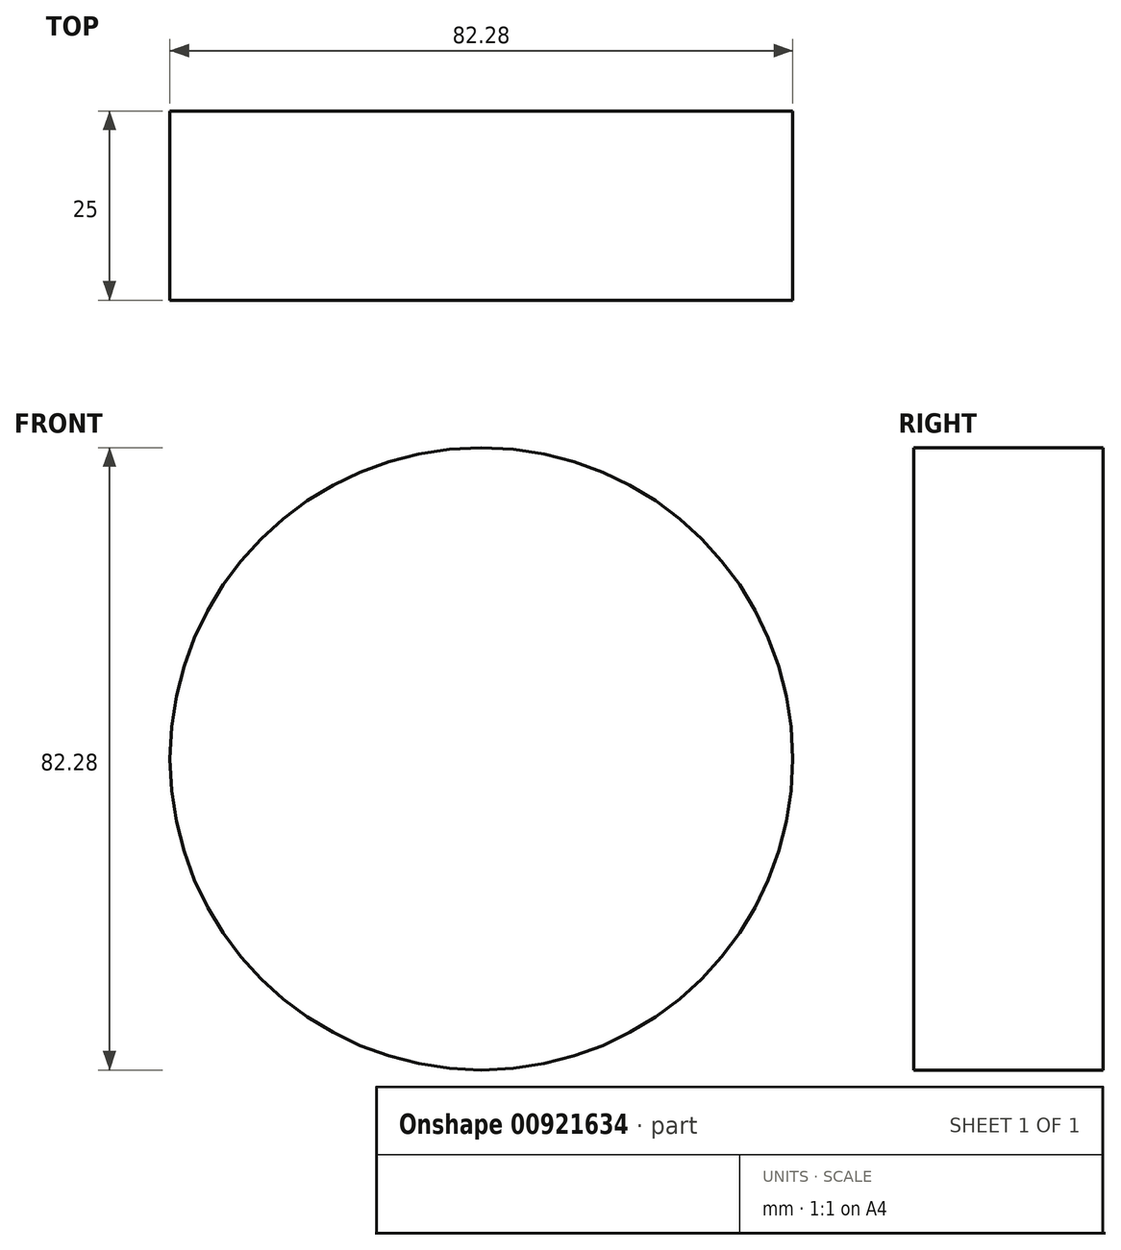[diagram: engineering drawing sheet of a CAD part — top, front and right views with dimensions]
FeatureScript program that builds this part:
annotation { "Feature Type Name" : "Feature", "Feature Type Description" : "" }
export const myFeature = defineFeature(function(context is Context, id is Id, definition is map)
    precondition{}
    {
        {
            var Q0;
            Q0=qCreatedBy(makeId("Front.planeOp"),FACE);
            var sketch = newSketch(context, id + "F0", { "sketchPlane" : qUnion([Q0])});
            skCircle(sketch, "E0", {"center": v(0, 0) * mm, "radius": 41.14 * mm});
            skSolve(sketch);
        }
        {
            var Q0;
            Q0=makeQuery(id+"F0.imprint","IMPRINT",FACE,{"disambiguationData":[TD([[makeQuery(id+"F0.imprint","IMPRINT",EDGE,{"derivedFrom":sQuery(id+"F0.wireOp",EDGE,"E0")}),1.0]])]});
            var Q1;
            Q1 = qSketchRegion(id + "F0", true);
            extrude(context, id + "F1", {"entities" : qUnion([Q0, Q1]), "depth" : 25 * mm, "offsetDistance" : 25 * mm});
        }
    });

▬▬▬▬▬▬

* EXERCISE DESCRIPTION:
Copy the listing above word for word, leaving out the picture.

* CORRECT OUTPUT:
[diagram: engineering drawing sheet of a CAD part — top, front and right views with dimensions]
FeatureScript program that builds this part:
annotation { "Feature Type Name" : "Feature", "Feature Type Description" : "" }
export const myFeature = defineFeature(function(context is Context, id is Id, definition is map)
    precondition{}
    {
        {
            var Q0;
            Q0=qCreatedBy(makeId("Front.planeOp"),FACE);
            var sketch = newSketch(context, id + "F0", { "sketchPlane" : qUnion([Q0])});
            skCircle(sketch, "E0", {"center": v(0, 0) * mm, "radius": 41.14 * mm});
            skSolve(sketch);
        }
        {
            var Q0;
            Q0=makeQuery(id+"F0.imprint","IMPRINT",FACE,{"disambiguationData":[TD([[makeQuery(id+"F0.imprint","IMPRINT",EDGE,{"derivedFrom":sQuery(id+"F0.wireOp",EDGE,"E0")}),1.0]])]});
            var Q1;
            Q1 = qSketchRegion(id + "F0", true);
            extrude(context, id + "F1", {"entities" : qUnion([Q0, Q1]), "depth" : 25 * mm, "offsetDistance" : 25 * mm});
        }
    });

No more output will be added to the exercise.